# Quarterly Baby bonus and when does it lapse



## Luckycharm (21 Nov 2007)

I know the next one is in December anyone know what date? Also my eldest turns 6 in January so does that mean we will not get the baby bonus for her next year?
Thanks
LC


----------



## FredBloggs (21 Nov 2007)

Good question!  I have a 5 year old turns 6 in March and would be interested in the reply.


----------



## Eeyore (21 Nov 2007)

According to www.citizensinformation.ie

"Payments are made on a quarterly basis (that is, every three months). Payments will be made at the end of each quarter. That means you will get a payment for a full quarter if your child is born during a quarter, or your child reaches six years of age during a quarter."

And the next payment will be on 10 December.

See here


----------



## Luckycharm (27 Nov 2007)

Oh good so hopefully there will be one more for her after this one


----------



## Headachecity (28 Nov 2007)

Last payment we got was Oct 12th for my lot but my oldest was 6 at the end of October, wonder will I get anything for him???. Jeez I hope so!!!. It was so close to the last payment I half think I won't get a payment for one of my kids this month!.


----------



## ClubMan (28 Nov 2007)

Since she was still under 6 within the 4th quarter of the year then surely under the rules summarised above you will get the final quarterly payment in December?


----------



## Nat (5 Dec 2007)

I hope thats true too, as my son turns 6 in mid April, so that should be just into the start of the second quarter am I right? Meaning if they stick to the rules, we should still get paid for that quarter, so yes Headachecity, you should get it too!


----------



## Welfarite (6 Dec 2007)

Nat said:


> I hope thats true too, as my son turns 6 in mid April, so that should be just into the start of the second quarter am I right?

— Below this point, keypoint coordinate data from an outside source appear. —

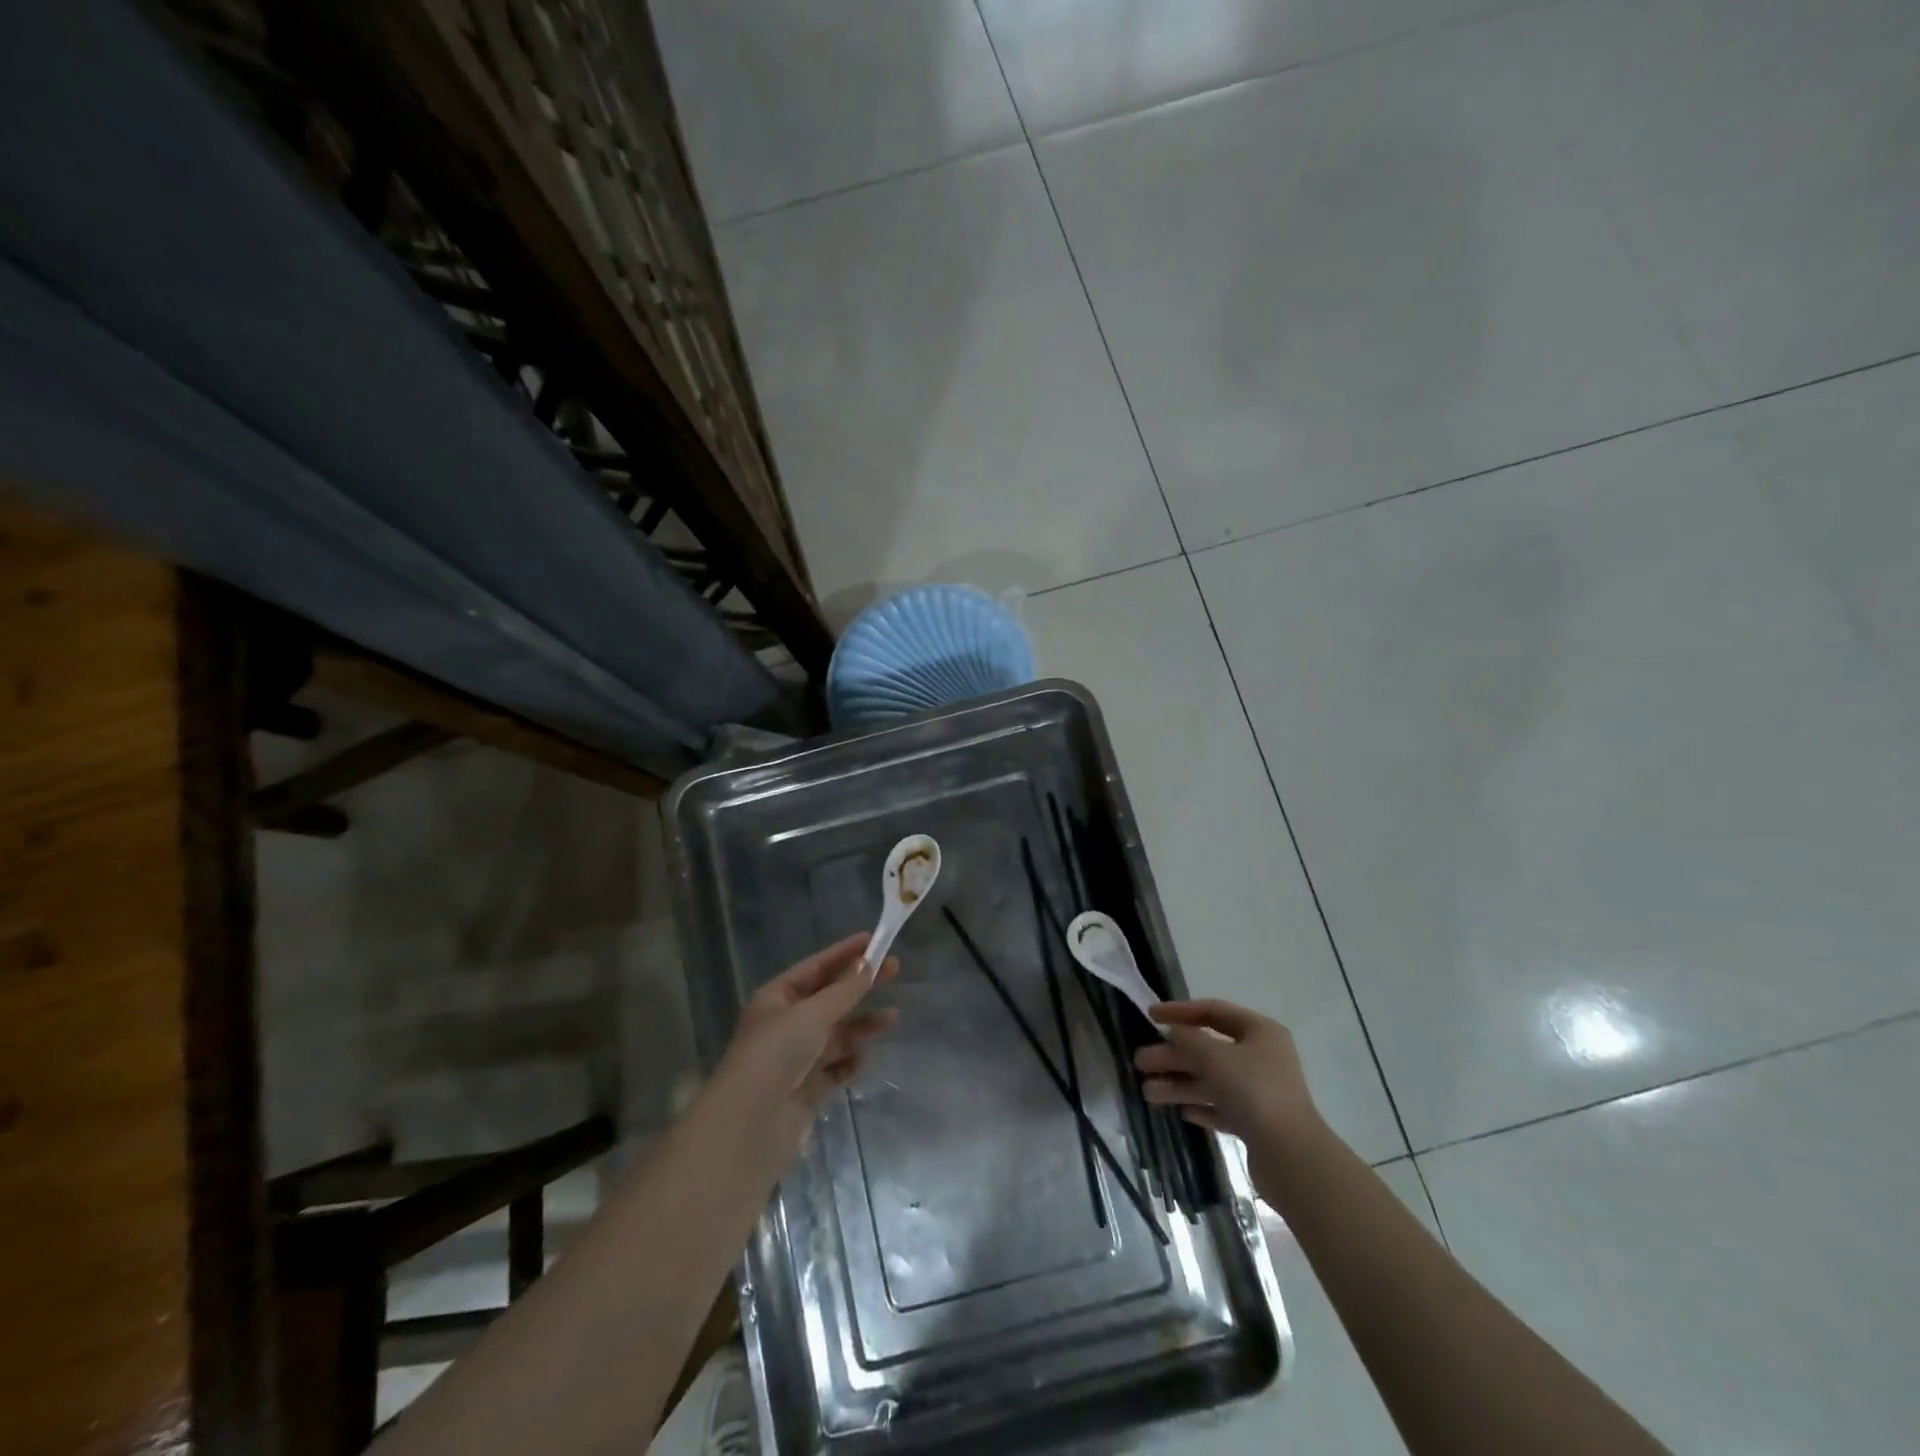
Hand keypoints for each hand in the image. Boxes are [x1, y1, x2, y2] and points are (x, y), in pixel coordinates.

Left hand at [712, 932, 898, 1154]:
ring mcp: (796, 1058)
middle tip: (895, 970)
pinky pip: (836, 1068)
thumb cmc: (776, 1055)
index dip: (844, 953)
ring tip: (892, 1018)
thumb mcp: (812, 1014)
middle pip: (830, 998)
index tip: (874, 940)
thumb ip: (844, 990)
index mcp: (777, 998)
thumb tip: (868, 963)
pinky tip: (861, 1060)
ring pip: (837, 1034)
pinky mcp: (807, 1089)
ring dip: (862, 1025)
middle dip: (860, 986)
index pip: (816, 968)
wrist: (749, 1126)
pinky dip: (849, 1062)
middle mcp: (786, 1024)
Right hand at [1134, 999, 1325, 1207]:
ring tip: (1148, 1093)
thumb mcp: (1214, 1057)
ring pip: (1212, 1080)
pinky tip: (1181, 1111)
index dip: (1180, 1011)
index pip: (1213, 1011)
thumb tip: (1174, 1032)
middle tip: (1140, 1063)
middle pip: (1208, 1048)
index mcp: (1259, 1031)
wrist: (1292, 1157)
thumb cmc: (1253, 1092)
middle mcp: (1262, 1056)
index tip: (1150, 1015)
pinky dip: (1201, 1106)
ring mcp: (1260, 1090)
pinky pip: (1222, 1106)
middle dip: (1173, 1055)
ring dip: (1180, 1083)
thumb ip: (1189, 1040)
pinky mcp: (1258, 1122)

Why do you think it is not true?!?



Nat said:


> Meaning if they stick to the rules, we should still get paid for that quarter, so yes Headachecity, you should get it too!


 
Why would they not stick to the rules?!?


----------



## Headachecity (10 Dec 2007)

My son turned 6 at the end of October and I got the full payment for him and my daughter (2) this month so I am delighted. 
Don't be worrying, you will get it so as I did!!. Happy days, Xmas shopping done and dusted now!


----------